O agricultor Leonir Caldato, 61 anos, deve encaminhar nesta terça-feira uma ação de reintegração de posse da propriedade que possui em Sananduva, no norte do Estado. A área de 7,5 hectares foi invadida por cerca de cem índios na segunda-feira. O grupo permanece no local e, segundo a Brigada Militar, não descarta a possibilidade de invadir novas áreas.
Caldato afirma que tinha a intenção de encaminhar o pedido à Justiça ainda na segunda-feira, pois precisa da terra para trabalhar. Ele e o filho cultivam trigo na propriedade, localizada na comunidade Bom Conselho, e planejavam aplicar fungicida na lavoura nesta semana:
- Se não cuidarmos bem do trigo, não teremos boa produtividade. Com os índios lá, não podemos trabalhar - relata o agricultor.
Os indígenas também invadiram uma residência que estava vazia na propriedade. O grupo reivindica a demarcação de uma área de 1,9 mil hectares em Sananduva e em Cacique Doble. Conforme a Brigada Militar de Sananduva, eles entraram no local armados com flechas e lanças por volta das 18h30min. Antes da invasão, o grupo estava acampado em uma área particular de Cacique Doble.
A Brigada Militar monitora a segurança no local, que é a segunda propriedade invadida no município em menos de três meses. Em julho, os um grupo de 50 índios invadiu uma propriedade na comunidade São Caetano. Uma semana depois, um protesto dos agricultores terminou em uma briga generalizada. O conflito, que teve tiroteio e pedradas, deixou pelo menos quatro pessoas feridas. Três agricultores e um indígena tiveram de ser encaminhados ao hospital.
Vizinhos temem que propriedades sejam invadidas
Os outros moradores da comunidade Bom Conselho temem que suas propriedades também sejam invadidas.
- Uma família está isolada, pois para sair da propriedade eles teriam de passar pela área invadida. Todos estão com medo de que inicie um novo confronto - afirma Sidimar Luiz Lavandoski, representante da Federação dos Trabalhadores na Agricultura Familiar da Região Sul do Brasil (Fetraf-Sul) no município.
As entidades representantes dos agricultores se reuniram no final da tarde de segunda-feira para tratar do tema e um novo encontro foi marcado para esta terça-feira. O grupo espera que a Justiça acate o pedido de reintegração de posse e, caso a situação não seja resolvida, deve organizar protestos.
Entenda do caso:
- Cerca de 110 famílias de agricultores de Sananduva e Cacique Doble, no norte do Estado, temem perder 152 propriedades devido a demarcação de terras indígenas nos municípios.
- ­Os índios reivindicam 1,9 mil hectares, onde residem e trabalham agricultores familiares, com propriedades de 12 hectares em média.

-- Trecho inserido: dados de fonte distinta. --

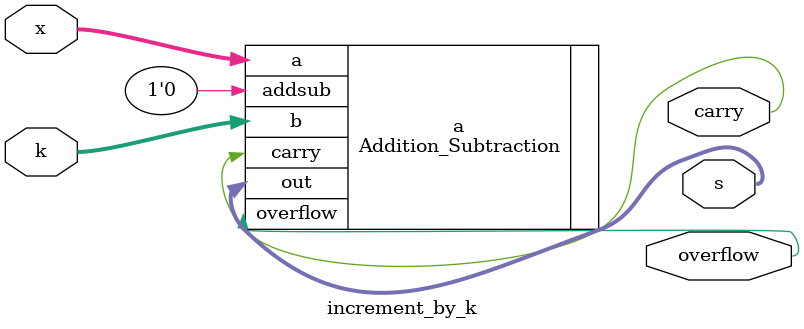
<source format=v>
`timescale 1ns / 1ps
`include "Addition_Subtraction.v"

module increment_by_k(

	input [3:0]x,
	input [3:0]k,
	output [3:0]s,
	output carry,
	output overflow

   );

	Addition_Subtraction a(
		.a(x),
		.b(k),
		.addsub(1'b0),
		.carry(carry),
		.out(s),
		.overflow(overflow)
	);
	
endmodule

</source>
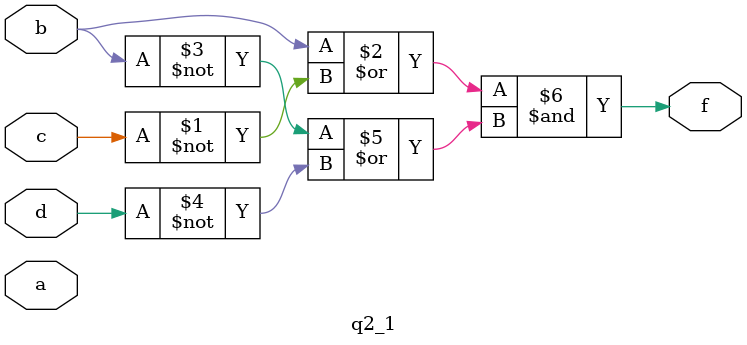
<source format=v>
module q2_1(a,b,c,d,f);
input a,b,c,d;
output f;
assign f = (b | ~c) & (~b | ~d);
endmodule

</source>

- A Fundação Nacional do Índio (Funai) iniciou o estudo preliminar da área em Sananduva e Cacique Doble em 2005 e concluiu o documento em 2009.
- Em 2011, o Ministro da Justiça assinou a portaria que declarou a área como terra indígena.
- Em março deste ano, iniciou o processo de demarcação. Os agricultores, que têm escrituras com mais de cem anos, pretendem lutar na Justiça pelas áreas.
- No início de julho, um grupo de 50 índios invadiu uma propriedade na Comunidade São Caetano e acirrou o conflito agrário no município.
- Uma semana depois, um protesto dos agricultores, com o bloqueio das estradas que ligam o Centro de Sananduva com a comunidade de São Caetano, terminou em uma briga generalizada entre índios e agricultores. O conflito, que teve tiroteio e pedradas, deixou pelo menos quatro pessoas feridas. Três agricultores e um indígena tiveram de ser encaminhados ao hospital.
O conflito agrário no Estado:
- Em todo o Estado, os indígenas reivindicam 100 mil hectares em novas áreas e ampliações de propriedades já delimitadas - o equivalente ao dobro do tamanho de Porto Alegre. Segundo a Federação dos Trabalhadores na Agricultura Familiar da Região Sul do Brasil (Fetraf-Sul), isso representaria o desalojamento de pelo menos 10 mil famílias de agricultores.
- As novas áreas e ampliações praticamente dobrariam as terras indígenas já regularizadas ou em regulamentação, contabilizadas em 108 mil hectares. No total, somariam mais de quatro vezes a dimensão da Capital.
- O Rio Grande do Sul é o Estado que apresenta o maior número de áreas indígenas sujeitas a conflito no país, conforme um levantamento do Conselho Indigenista Missionário (Cimi). O relatório demonstra que 17 dos 96 territórios classificados como em situação de risco ou conflito estão localizados em solo gaúcho, o que representa 17,7% do total nacional.